James Patterson for The New York Times
MERIDIAN, Miss. — Across the street from a barbershop and upstairs from a post office sits a big empty room where Mississippi once began to face up to itself.
Even on a steamy humdrum Thursday afternoon, this city's stately federal courtroom looks like the kind of place where momentous things could happen, as they once did. The legal campaign to integrate the University of Mississippi got under way here in May 1961, and it was here that a local posse of Klansmen who murdered three civil rights workers faced justice at the hands of their neighbors, the first time that had happened in Mississippi.
The court has remained in use over the decades since, though with a lower profile. Soon, however, it will be shut down for good, a victim of its quietness and the fiscal urgencies of Washington.
Since 1996, the Judicial Conference of the United States, a group of senior judges who set policy for federal courts, has periodically culled the network of federal courthouses around the country, determining which nonresident courthouses, those without a sitting judge, are no longer worth maintaining.
Facing a growing budget crunch — one that could become much worse if a deal to avert the $100 billion in automatic spending cuts known as sequestration is not reached by Jan. 2 — the conference announced last week that six such courthouses would be shut down, mostly in small towns in the Southeast. The conference estimates that the closings will save around $1 million.
The courtroom here, where cases in the easternmost counties in Mississippi's Southern District are tried by visiting judges, was on the list.
The 79-year-old building itself is not closing. Meridian's main post office still takes up the ground floor, and residents would not let that go without a fight. But as in so many downtowns throughout the country, the central outpost that once reminded everyone that there was a federal government at work has over time been stripped of its purpose.
"Used to be all the federal agencies were here," said Charles Braddock, who works in maintenance for the Postal Service.
Now on the second floor, where the only light comes in through frosted-glass windows and a thin chain cordons off the doors to the courtroom, it is almost eerie.
On a recent morning, there was no one on the floor but a man in a camouflage hat.
"I don't suppose the F.B.I.'s going to be around today?" he asked. There is an F.B.I. field office on the floor, but no one was there. The man left.
Tina Poole, who works cleaning the building, opened the courtroom doors. The beauty is not lost on anyone who works here: the lofty and painted ceiling, the craftsmanship in a wooden eagle and the sunburst that surrounds it, the holding cell with the intricately carved wooden benches, and the plush gravity of the judge's chambers. Parts of the building seem haunted.
"You know about those three civil rights workers?" Ms. Poole asked unprompted. "Their bodies were kept downstairs in the basement where we now have our credit union."
It was about 30 miles north of here, in the town of Philadelphia, that the civil rights workers James Earl Chaney, Michael Schwerner and Andrew Goodman were jailed, released and shot point-blank in an ambush on a country road on June 21, 1964. The Klansmen who were part of the conspiracy, or most of them, at least, were put on trial here three years later.
Stanley Dearman, 80, covered the trial as a local reporter.

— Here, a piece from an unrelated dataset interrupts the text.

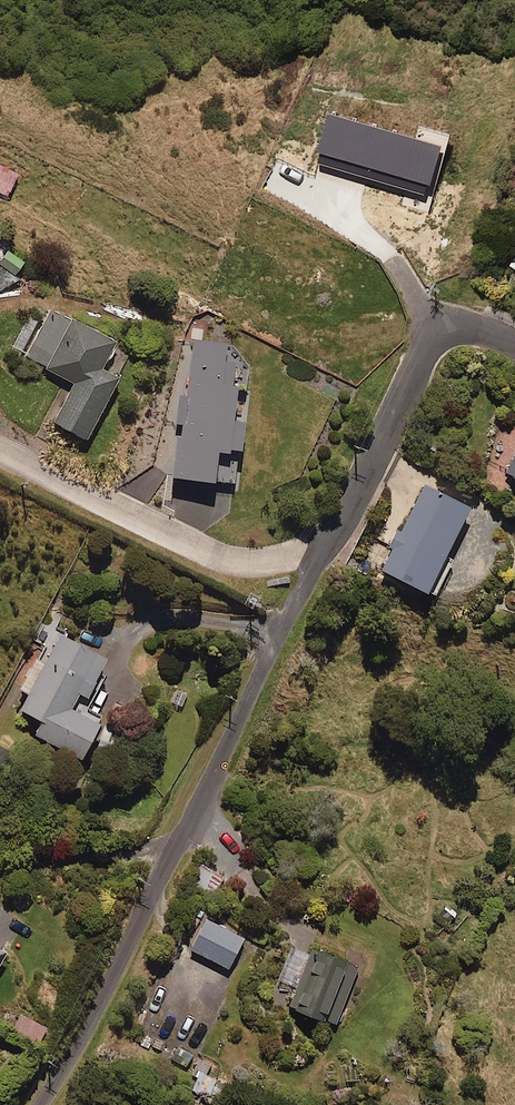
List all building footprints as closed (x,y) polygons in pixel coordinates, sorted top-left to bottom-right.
[(6,285),(21,254),(0,243),(0,282),(6,285)] [(106,367),(120,339),(38,298),(12,349),(73,380),(52,420),(84,436),(117,372),(106,367)] [(223,338),(193,334),(172,473),(211,479),(216,444),(238,448),(243,416),(230,414),(234,387),(244,388),(247,364),(235,347),(222,346),(223,338)] [(512,450),(504,469),(514,474),(514,452),(512,450)] [(467,501),(422,480),(381,566),(434,591),(451,556),(443,552),(467,501)] [(101,651),(57,630),(20,706),(40,715),(33,729),(79,752),(96,715),(68,702),(75,687),(91,694),(104,667),(95,663),(101,651)] [(242,933),(204,914),(188,945),(226,965),(242,933)] [(312,953),(291,945),(278,979),(297,986),(290,1004),(335,1021),(357,962),(315,946),(312,953)] [(45,1022),(20,1009),(10,1028),(36,1041),(45,1022)]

He had broken stories in this room before: in 1961, acting on a tip from a court clerk, he was the first to report that a suit had been filed here on James Meredith's behalf to desegregate the University of Mississippi.
Three years later, Mr. Dearman went to work at The Meridian Star early one morning and was told by his editor that Mr. Schwerner had gone to Neshoba County with two others the day before and had not come back. Roscoe Jones Sr., 65, remembers as well. He had been invited to join the trip to Philadelphia, but he had an appointment with a church youth group. "I would have been dead as anyone else," he said. He went to the trial, every day of it.